While designing UI, even the slightest variations could change the outcome of a campaign, get those click-through rates up, and help you fix problems before they substantially affect your business targets.
A website is never a final product. This is especially true in view of dynamic user interactions with a growing business. The easier you get and analyze those interaction insights, the faster you’ll be able to respond with appropriate design and redesign actions and pull out the maximum in the design process.
When it comes to website optimization tools, they often come with a complicated presentation of metrics that don’t immediately show the areas of the site that could do better. Numbers alone are difficult to analyze. Most importantly, marketers and designers need to back up all UI design decisions with evidence and not shoot in the dark. Seeing those dynamic numbers visually is much easier to grasp. Therefore, visual data analysis using heatmaps is commonly used among designers, digital marketers, and product managers.
What are heatmaps and how are they used in UI design?
Heatmaps are a graphic representation of metrics about user interaction with a website or an app. Heatmaps software creates visual analytics by collecting insights when users move the mouse, tap or scroll across the touchscreen.
Heatmaps use a color code system to represent validated, usually two-dimensional data. The color variations identify areas for improvements that could be used to enhance UI. Temperature charts frequently seen on TV weather updates are a simple example of how heatmaps are used outside of the context of UI.
For example, if you have an important CTA button with a message that lacks clarity, you can lose valuable clicks because you didn’t know that it was the message that brought down the numbers. You need to know what’s the underperforming interaction area to optimize UI, including navigation, images, text, layout, and enhance overall user experience. Heatmaps help you identify areas users pull away from because they find them either confusing or overly complex and don’t use them as intended.
Heatmaps are especially useful when dealing with large volumes of data since colors are easier to distinguish and make sense of than raw numbers. Designer teams can share data across different team members, get feedback and adjust UI accordingly. The simple visualization of raw data in heatmaps is their most powerful feature.
Types of heatmaps
UI designers get insights about user interaction with website content via three main types of heatmaps:
- Move heatmaps represent areas where users move the cursor of the mouse.
- Click heatmaps represent areas in which users click or tap.
- Scroll heatmaps represent scroll down areas on a webpage.
Designing by following these heatmaps, helps UI designers get insights about the footprint of the user attention and use it in the best possible way when placing buttons, images, and text across a website.
Measuring heatmaps impacts business decisions
A heatmap is a powerful optimization tool that identifies the “hot” areas on a website. These are the spaces that capture real-time data on user behavior, where they spend most of their time, what they do and what they don’t. These insights are critical to making business decisions.
If you know what area of your website users interact with the most, you can use this information to place content, adjust design elements, including important CTA buttons and images, optimize the site performance by improving conversion rates.
Heatmaps work well with an established website when you run a marketing campaign and need to test your landing page by verifying design assumptions.

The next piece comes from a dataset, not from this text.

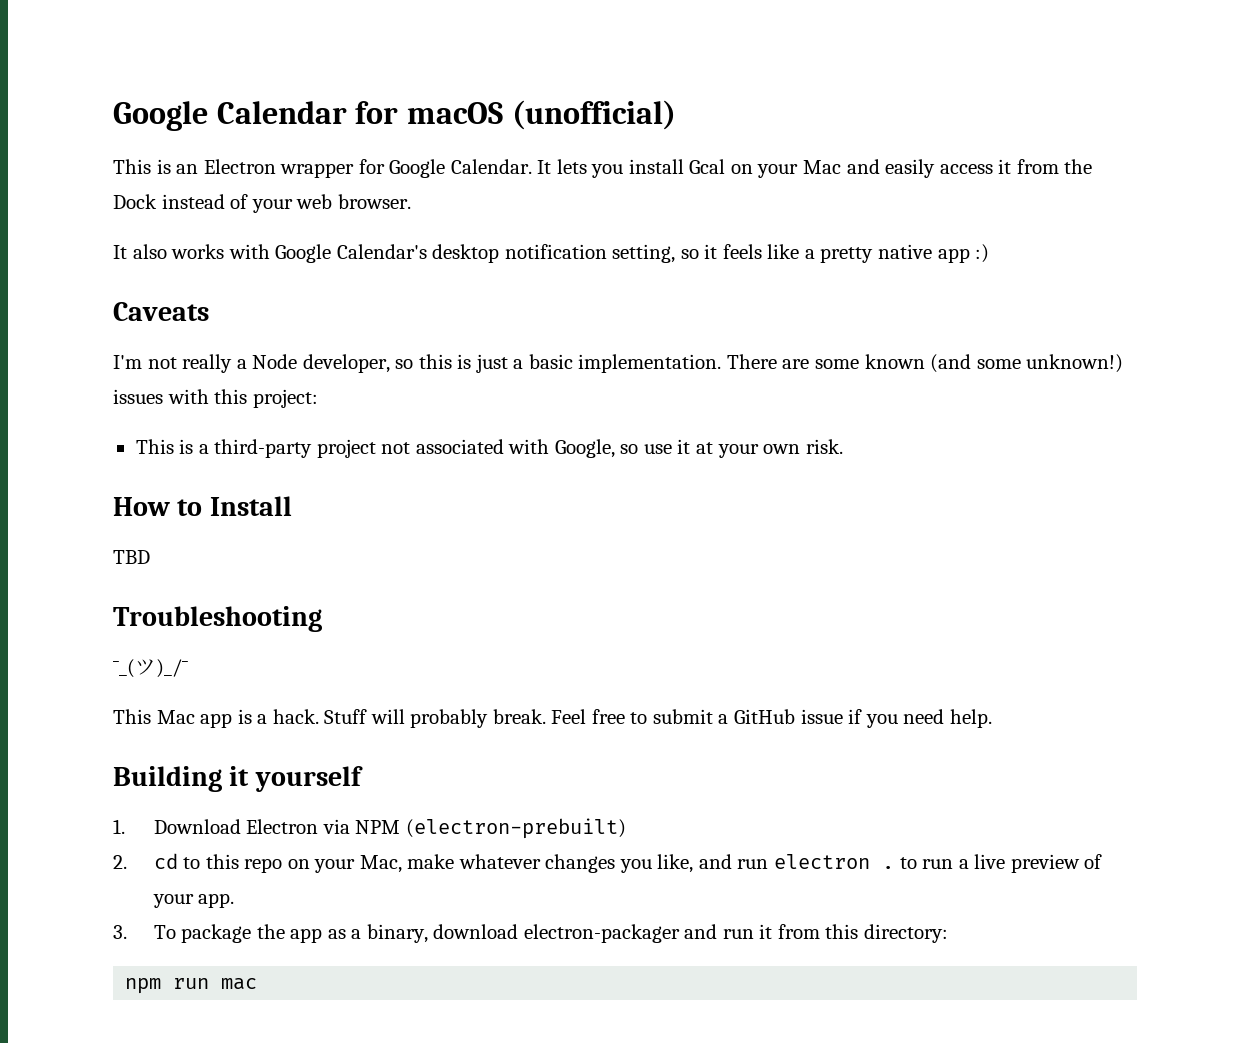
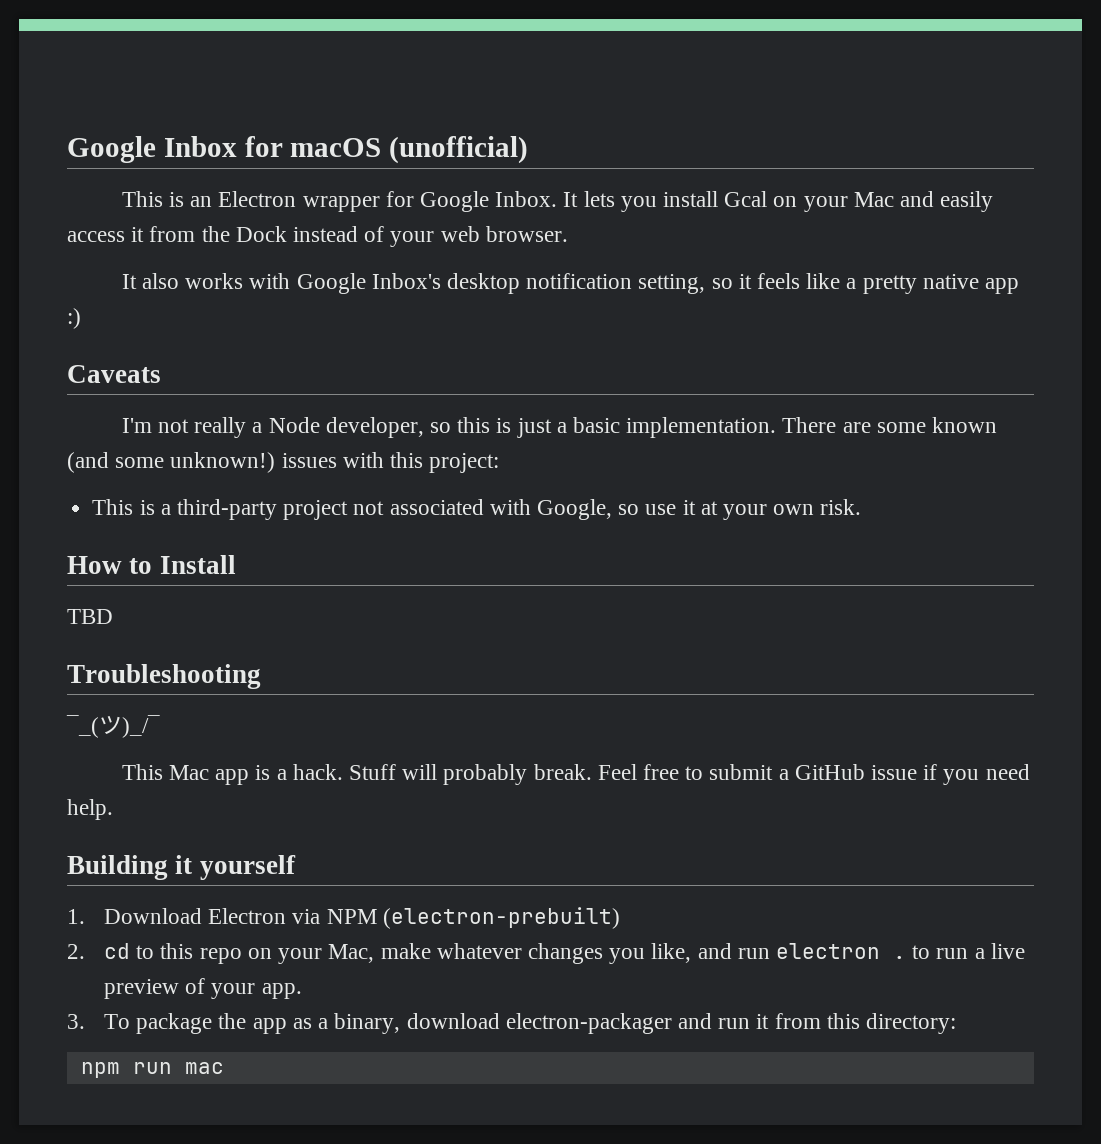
[113,101,347,131] Google Calendar -> [67,136,237,163] Google Inbox
[450,159,532,174] Calendar. -> [495,191,558,207] Inbox.
[336,244,427,259] Calendar's -> [371,273,441,289] Inbox's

It is an indispensable tool for marketers to remove guessing game out of the picture, make informed decisions to ensure a website performance meets specific business targets.
In the world of web design, things change quickly. Customer needs evolve, technology and tools constantly progress, what worked yesterday doesn’t mean will work tomorrow. The only thing that should always stay the same is the importance to know and understand the audience you design for. Using the right tool, such as heatmaps, will enable you to deliver intuitive customer experience through a better UI design and optimize your website performance by improving conversions.